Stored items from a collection
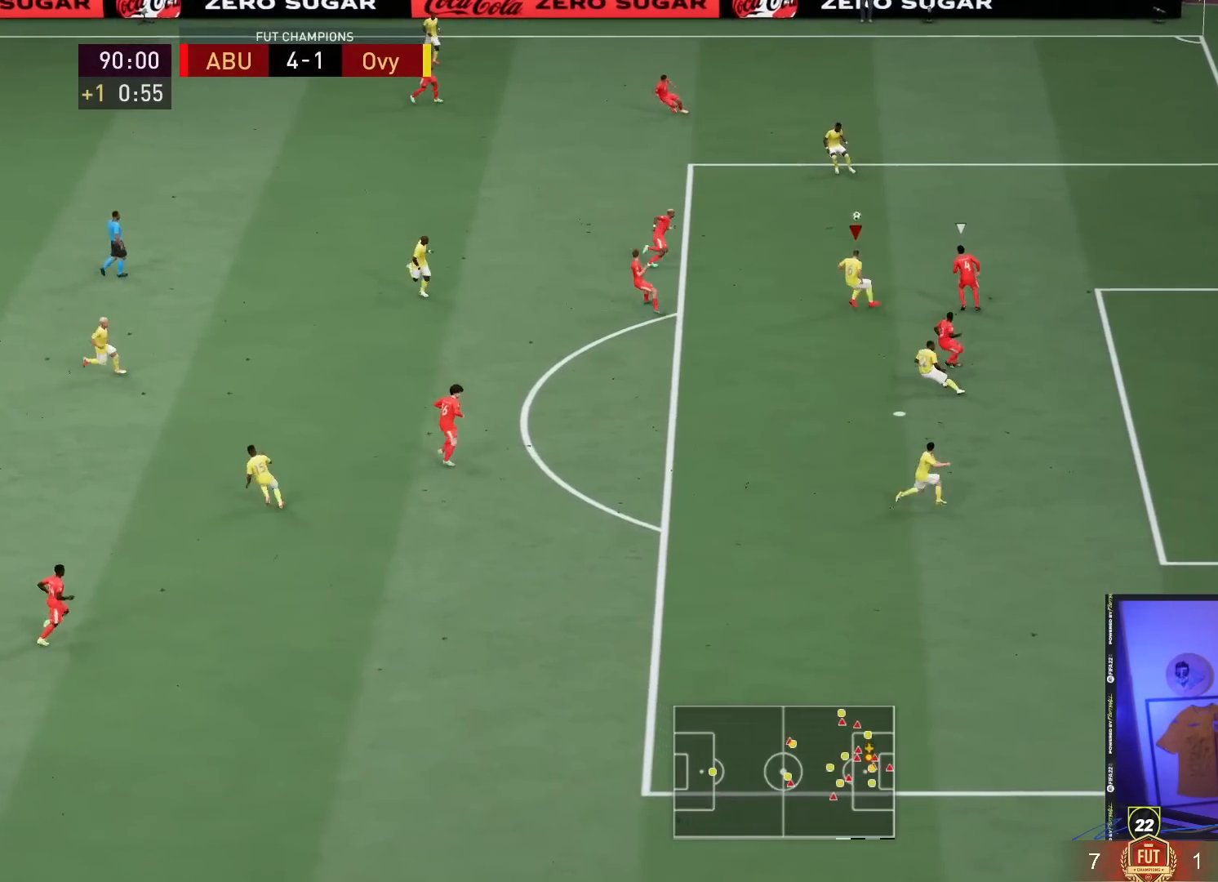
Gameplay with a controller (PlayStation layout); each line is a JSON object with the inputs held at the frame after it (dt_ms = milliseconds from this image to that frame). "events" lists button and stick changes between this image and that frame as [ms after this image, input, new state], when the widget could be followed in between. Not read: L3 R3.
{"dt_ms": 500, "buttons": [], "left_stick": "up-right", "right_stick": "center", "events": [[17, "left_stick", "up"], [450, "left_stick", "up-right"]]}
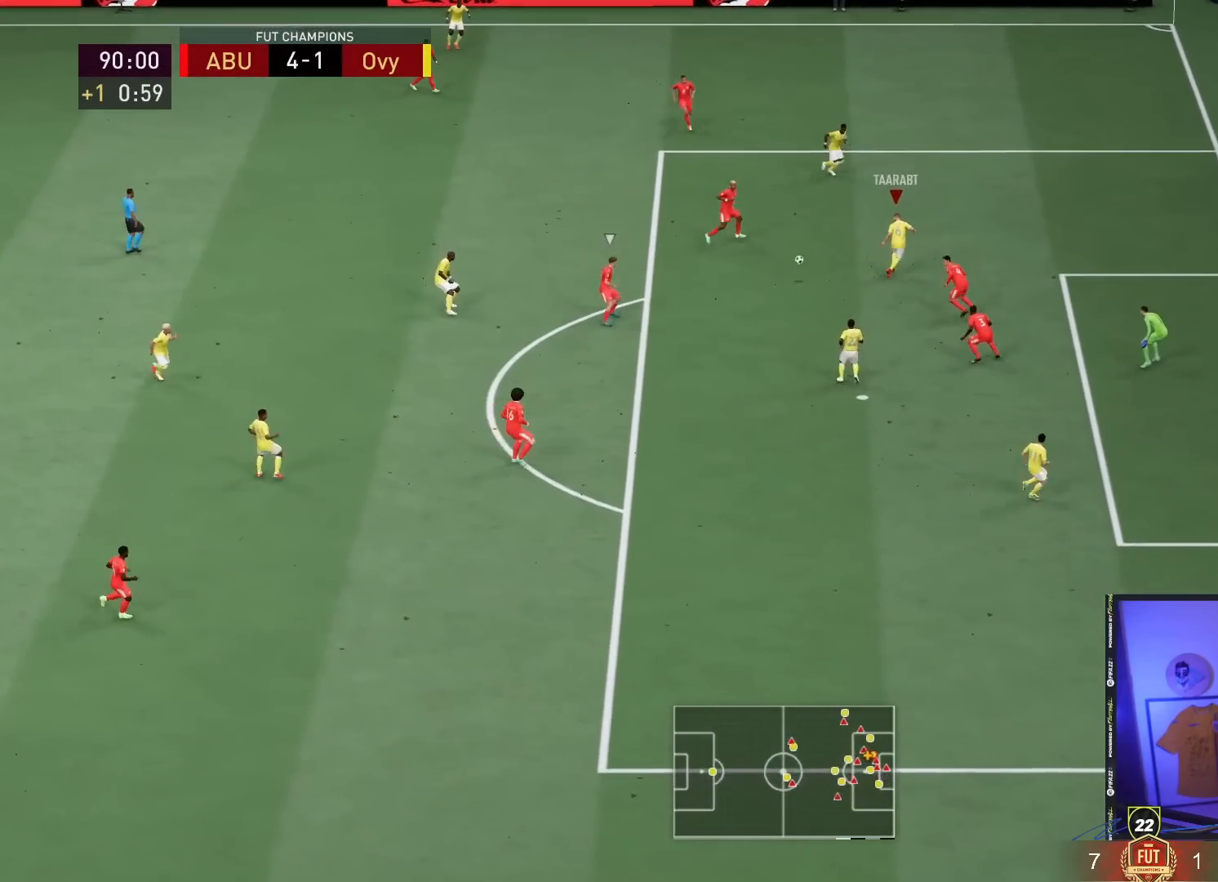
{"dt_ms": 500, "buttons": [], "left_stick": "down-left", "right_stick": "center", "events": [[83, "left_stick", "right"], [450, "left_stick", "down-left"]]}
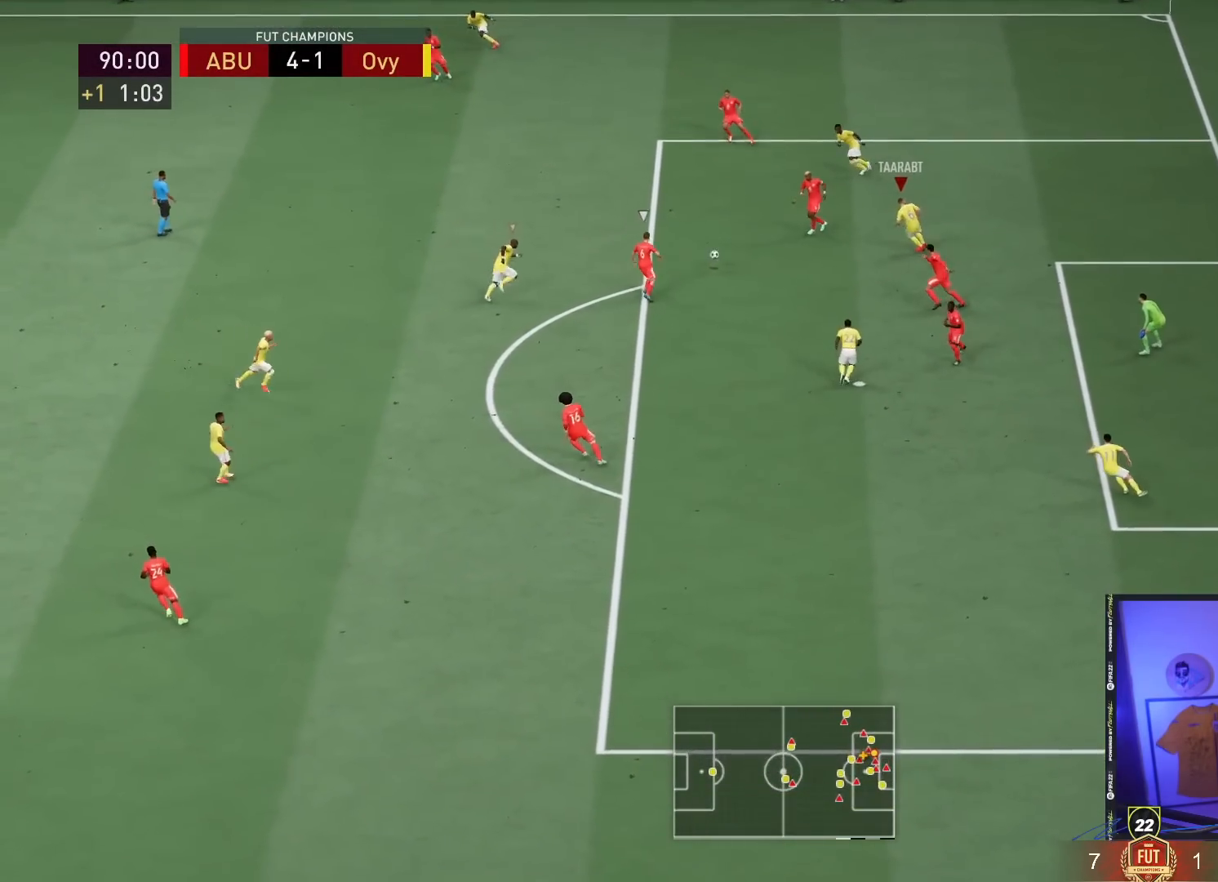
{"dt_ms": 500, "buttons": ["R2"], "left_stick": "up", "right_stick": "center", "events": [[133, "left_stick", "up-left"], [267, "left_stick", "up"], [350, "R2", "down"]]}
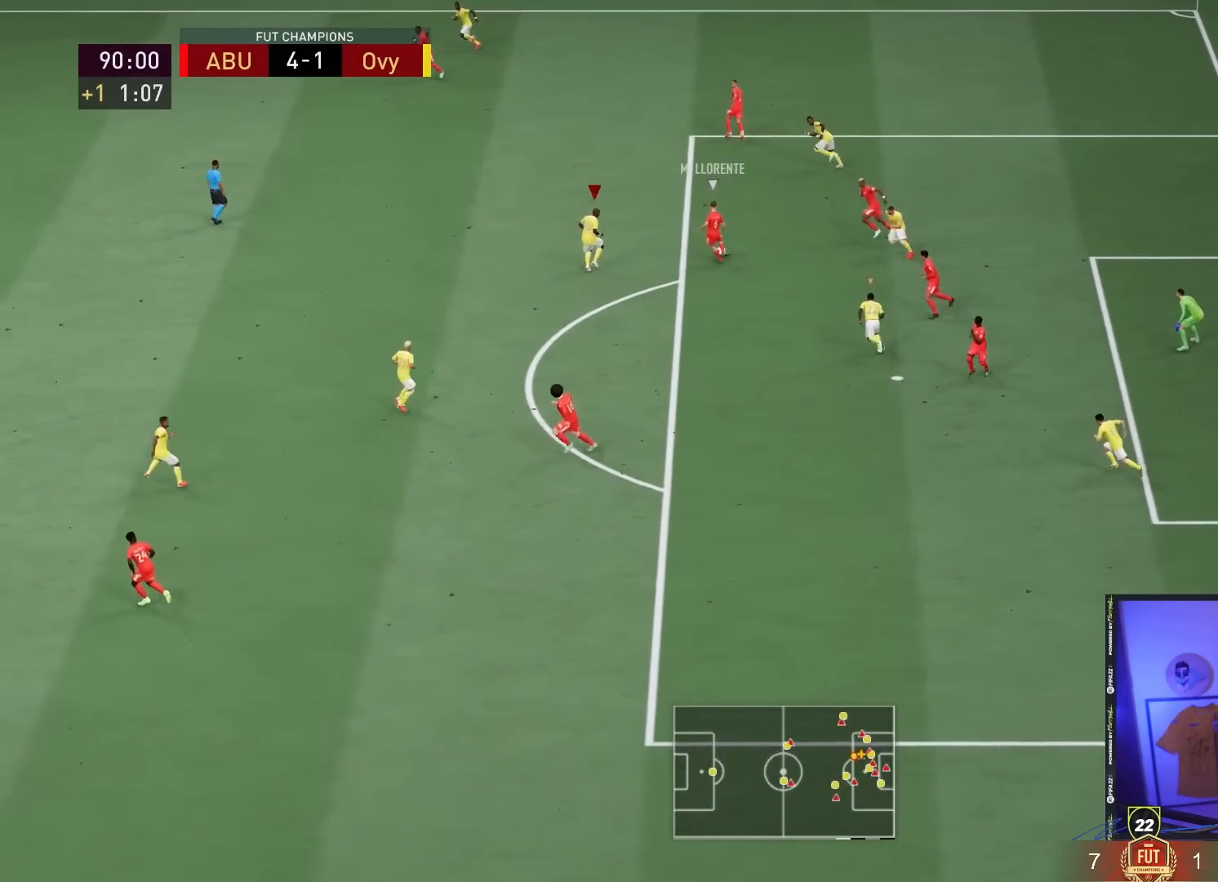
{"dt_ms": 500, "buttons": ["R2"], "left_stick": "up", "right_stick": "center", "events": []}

• [What you should do]: Check each line of the entries for the string "down". Copy the lines that have it.

• [Output of the exercise]:
{"dt_ms": 500, "buttons": [], "left_stick": "down-left", "right_stick": "center", "events": [[83, "left_stick", "right"], [450, "left_stick", "down-left"]]}
{"dt_ms": 500, "buttons": ["R2"], "left_stick": "up", "right_stick": "center", "events": [[133, "left_stick", "up-left"], [267, "left_stick", "up"], [350, "R2", "down"]]}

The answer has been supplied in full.